The FTC requires companies to provide essentially every possible form of information about a given product up front, prior to the point of purchase. Private companies engaged in HealthCare.gov’s kind of behavior would face severe consequences, (Orson) Swindle (former FTC commissioner) tells National Review Online. “Businessmen would lose their businesses, salesmen would lose their licenses — that’s the kind of thing we are talking about here,” he says. “The bottom line is that no private entity would be allowed to get away with what the Obama administration is trying to get away with.”

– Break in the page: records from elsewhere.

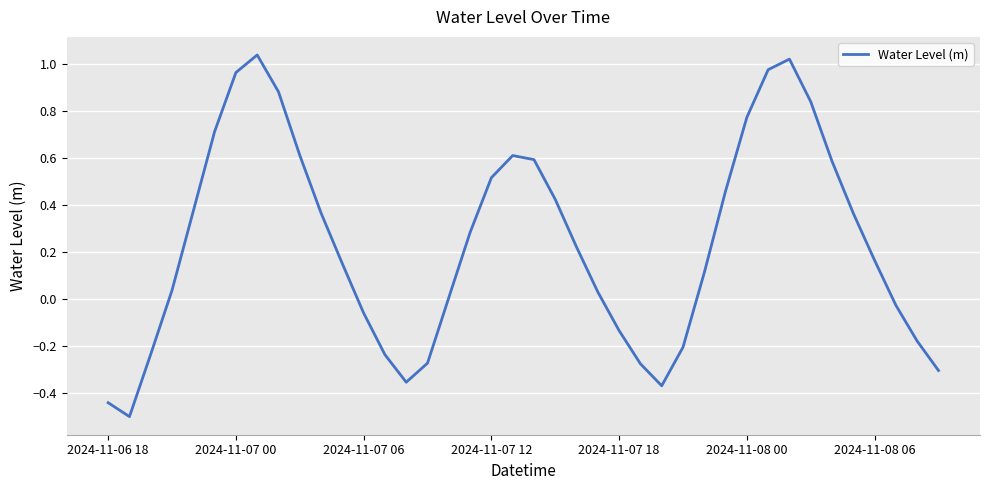

What is the minimum value shown in the chart?

-0.5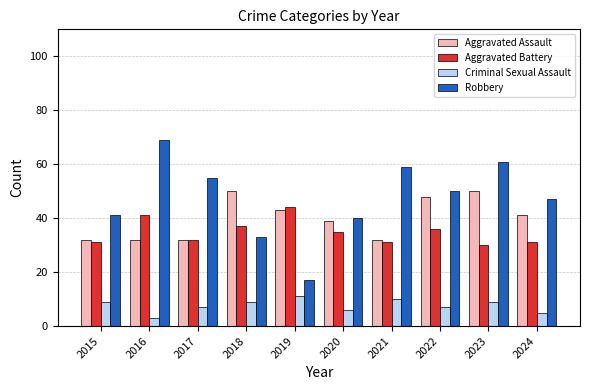

Between 2020 and 2023, which series saw the biggest shift?

Robbery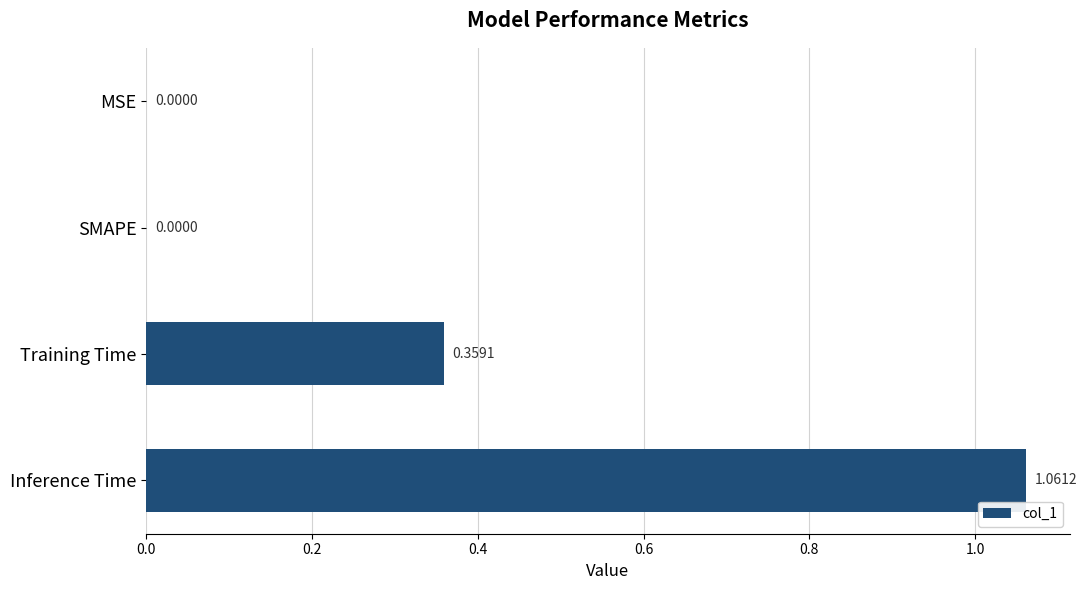

What is the change in value from MSE to Training Time?

+0.4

...Representative Mike Rogers (R., Mich.) gave Health and Human Services Secretary Kathleen Sebelius a dressing down at a congressional hearing two weeks ago, noting that HealthCare.gov was operating with a “completely unacceptable level of security” and that the administration had known this yet had directed people to the site anyway without warning.
According to an internal memo at the Centers for Medicare and Medicaid Services (CMS), the administration had “only partly completed” a full assessment of the website’s security features ahead of the October 1 launch of the exchanges. The potential lack of security was determined to be “a risk that must be accepted” in order to meet that deadline.
“You accepted a risk on behalf of every user of this [website] that put their personal financial information at risk,” Rogers told Sebelius, “because you did not even have the most basic end-to-end test on security of this system. Amazon would never do this; ProFlowers would never do this; Kayak would never do this.”
One reason they wouldn’t is that, if any of these companies had done this, they would almost certainly have faced serious legal action under Section 5 of the FTC Act, which prohibits endangering consumers by “failing to maintain security for sensitive consumer information.” The FTC has pursued such action on 32 occasions since May 2011. “When companies tell consumers they will safeguard their personal information,” the commission notes on its website, “the FTC can and does take law enforcement action to make sure that companies live up to these promises.” Swindle suggests that a violation like that of HealthCare.gov could even warrant a referral to the DOJ for criminal charges."

http://www.nationalreview.com/article/363994/prosecute-healthcaregov-andrew-stiles

Question - Will the notoriously left leaning Consumer Reports, enthusiastic supporters of the ACA, inform their alleged constituency - consumers - of these egregiously deceptive and illegal tactics?